Transcribed page contents:
┏━━

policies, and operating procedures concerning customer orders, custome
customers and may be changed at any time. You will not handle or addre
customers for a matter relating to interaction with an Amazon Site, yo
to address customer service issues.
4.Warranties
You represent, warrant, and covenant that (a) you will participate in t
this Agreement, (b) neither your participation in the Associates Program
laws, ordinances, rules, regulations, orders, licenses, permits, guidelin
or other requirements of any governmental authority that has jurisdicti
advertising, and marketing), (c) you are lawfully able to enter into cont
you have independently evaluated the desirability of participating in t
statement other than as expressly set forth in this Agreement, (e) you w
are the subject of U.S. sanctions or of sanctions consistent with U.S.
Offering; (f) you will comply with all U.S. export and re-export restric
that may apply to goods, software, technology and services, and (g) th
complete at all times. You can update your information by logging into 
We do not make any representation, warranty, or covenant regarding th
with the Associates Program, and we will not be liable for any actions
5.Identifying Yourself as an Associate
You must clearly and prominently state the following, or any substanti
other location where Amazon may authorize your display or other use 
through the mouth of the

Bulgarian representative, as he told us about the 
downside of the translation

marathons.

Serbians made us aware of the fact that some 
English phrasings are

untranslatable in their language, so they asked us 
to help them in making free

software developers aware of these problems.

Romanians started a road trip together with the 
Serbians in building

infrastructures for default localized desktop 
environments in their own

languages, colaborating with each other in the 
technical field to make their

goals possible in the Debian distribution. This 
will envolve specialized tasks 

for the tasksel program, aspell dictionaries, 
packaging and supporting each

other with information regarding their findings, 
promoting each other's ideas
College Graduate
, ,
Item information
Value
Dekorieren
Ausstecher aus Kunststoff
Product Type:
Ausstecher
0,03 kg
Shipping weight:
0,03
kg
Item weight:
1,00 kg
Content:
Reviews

┗━━
┏━━

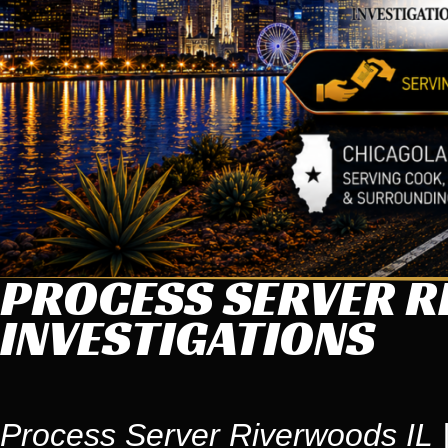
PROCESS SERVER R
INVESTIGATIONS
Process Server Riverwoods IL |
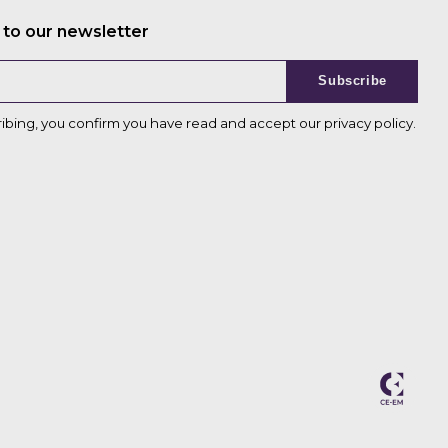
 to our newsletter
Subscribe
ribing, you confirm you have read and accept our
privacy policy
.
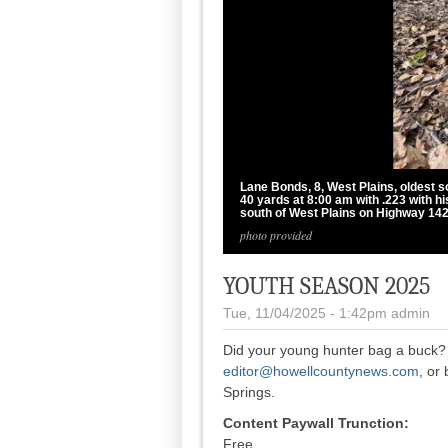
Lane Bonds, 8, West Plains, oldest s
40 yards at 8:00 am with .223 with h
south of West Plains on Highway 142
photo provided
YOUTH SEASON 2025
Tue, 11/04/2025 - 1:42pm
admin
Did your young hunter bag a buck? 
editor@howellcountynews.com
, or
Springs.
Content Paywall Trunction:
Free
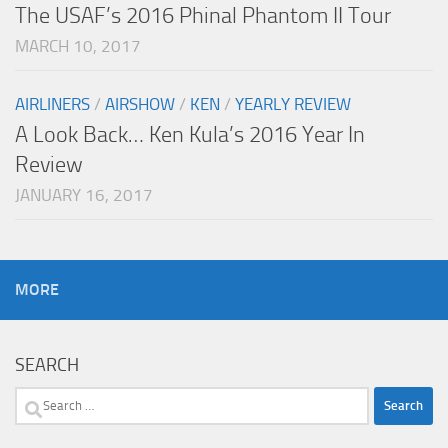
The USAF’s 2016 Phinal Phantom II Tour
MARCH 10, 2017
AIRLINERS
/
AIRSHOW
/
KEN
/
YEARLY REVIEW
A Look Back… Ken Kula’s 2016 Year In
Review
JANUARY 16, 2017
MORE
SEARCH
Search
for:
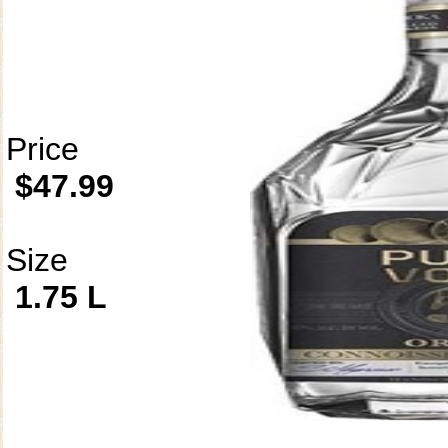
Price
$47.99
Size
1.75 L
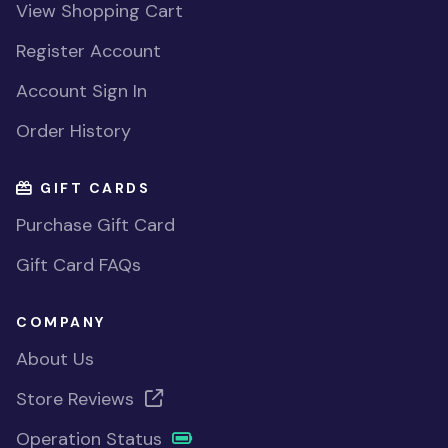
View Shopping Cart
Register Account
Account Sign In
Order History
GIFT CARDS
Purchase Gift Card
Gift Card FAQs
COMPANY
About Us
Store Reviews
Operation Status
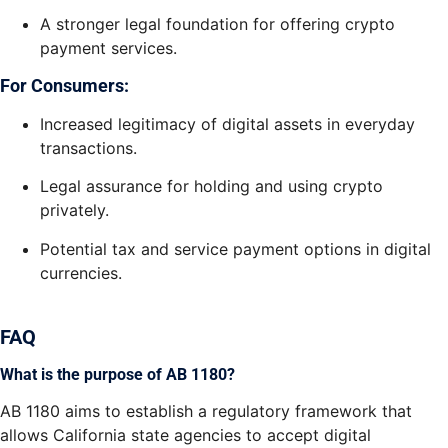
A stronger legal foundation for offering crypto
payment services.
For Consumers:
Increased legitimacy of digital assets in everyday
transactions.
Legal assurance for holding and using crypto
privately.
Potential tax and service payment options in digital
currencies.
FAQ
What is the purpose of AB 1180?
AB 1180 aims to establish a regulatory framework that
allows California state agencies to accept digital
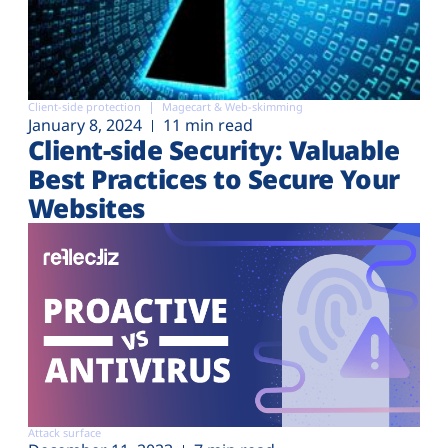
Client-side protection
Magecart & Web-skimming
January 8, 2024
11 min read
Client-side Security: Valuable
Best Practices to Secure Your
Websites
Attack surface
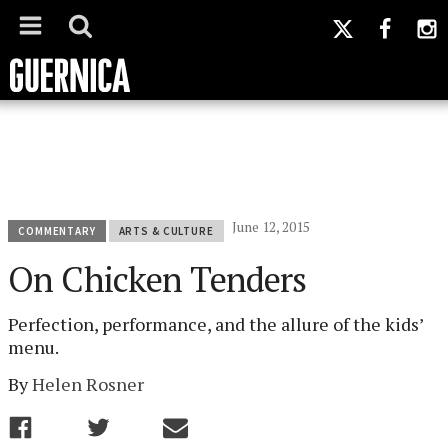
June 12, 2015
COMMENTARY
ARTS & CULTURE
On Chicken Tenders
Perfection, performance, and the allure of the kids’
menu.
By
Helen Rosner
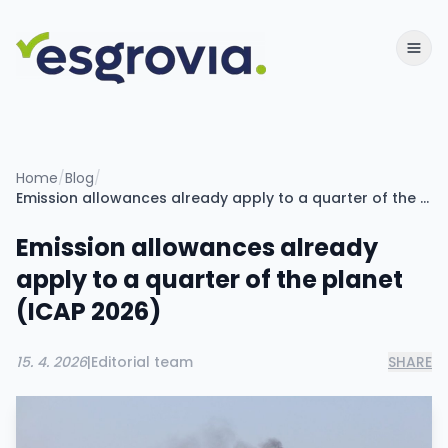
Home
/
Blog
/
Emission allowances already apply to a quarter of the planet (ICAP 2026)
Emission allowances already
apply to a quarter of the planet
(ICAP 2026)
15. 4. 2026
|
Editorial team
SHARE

┗━━

Exercise description: Which lines of the entries contain "regarding"? Count them and write only the number.

Task solution: 2